[AUFGABENSTELLUNG]: Entnimm bitte dem Seitenauszug über die Kräfte im Bogen wortgetreu den Abschnitt, der mit den Worten „Im Bogensportwiki hat“ beginnt und mit „Biegung umgesetzt wurde.“ endet.

[SEITENAUSZUG]:
▬▬▬▬▬▬

Beitrag von telandor »

Hallo zusammen

Ich habe einige grundsätzliche Verständnisschwierigkeiten bzgl. Kräftewirkung und Kräftespeicherung im Bogen beim Ausziehen.

Im Bogensportwiki hat es ein Bild zur Veranschaulichung der Kräftewirkung im Bogen beim Ausziehen:
http://www.bogensportwiki.info/index.php?title=Stacking
Es zeigt die Kraftvektoren.
Soweit ich verstehe, wird bis zu einem Winkel von 90° immer weniger Energie in Stauchung und immer mehr in Biegung umgesetzt.
Ab 90° wird immer weniger Energie in Biegung und immer mehr in Streckung umgesetzt.

Was ich nicht verstehe ist, ob die für Stauchung/Streckung aufgewendete Energie auch auf den Pfeil übertragen wird oder nur die Energie welche in Biegung umgesetzt wurde.
Würde nur die "Biegungsenergie" übertragen, wären doch Winkel nahe 90° am effektivsten für die Pfeilbeschleunigung, da dabei eben mehr Energie in Biegung umgesetzt wird.

▬▬▬▬▬▬

[BEREITGESTELLTE DATEN]:

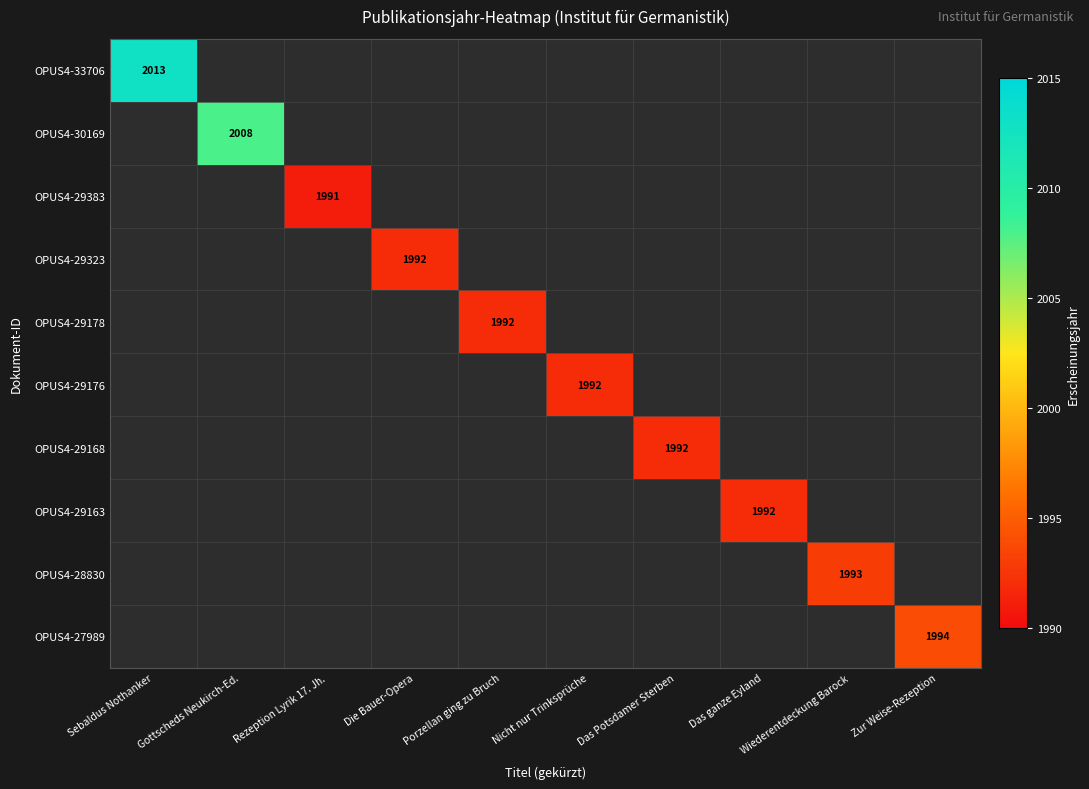

Is the value of OPUS4-27989 at Das Potsdamer Sterben greater than the value of OPUS4-29383 at Das ganze Eyland?

No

▬▬▬▬▬▬

[LÖSUNGSTEIL]:
Im Bogensportwiki hat es ein Bild zur Veranschaulichung der Kräftewirkung im Bogen beim Ausziehen:
http://www.bogensportwiki.info/index.php?title=Stacking
Es zeigt die Kraftvektoren.
Soweit ich verstehe, wird bis zu einem Winkel von 90° immer weniger Energie in Stauchung und immer mehr in Biegung umgesetzt.
Ab 90° wird immer weniger Energie in Biegung und immer mehr in Streckung umgesetzt.

Was ich nicht verstehe ist, ob die für Stauchung/Streckung aufgewendete Energie auch auf den Pfeil übertragen wird oder nur die Energie welche in Biegung umgesetzt wurde.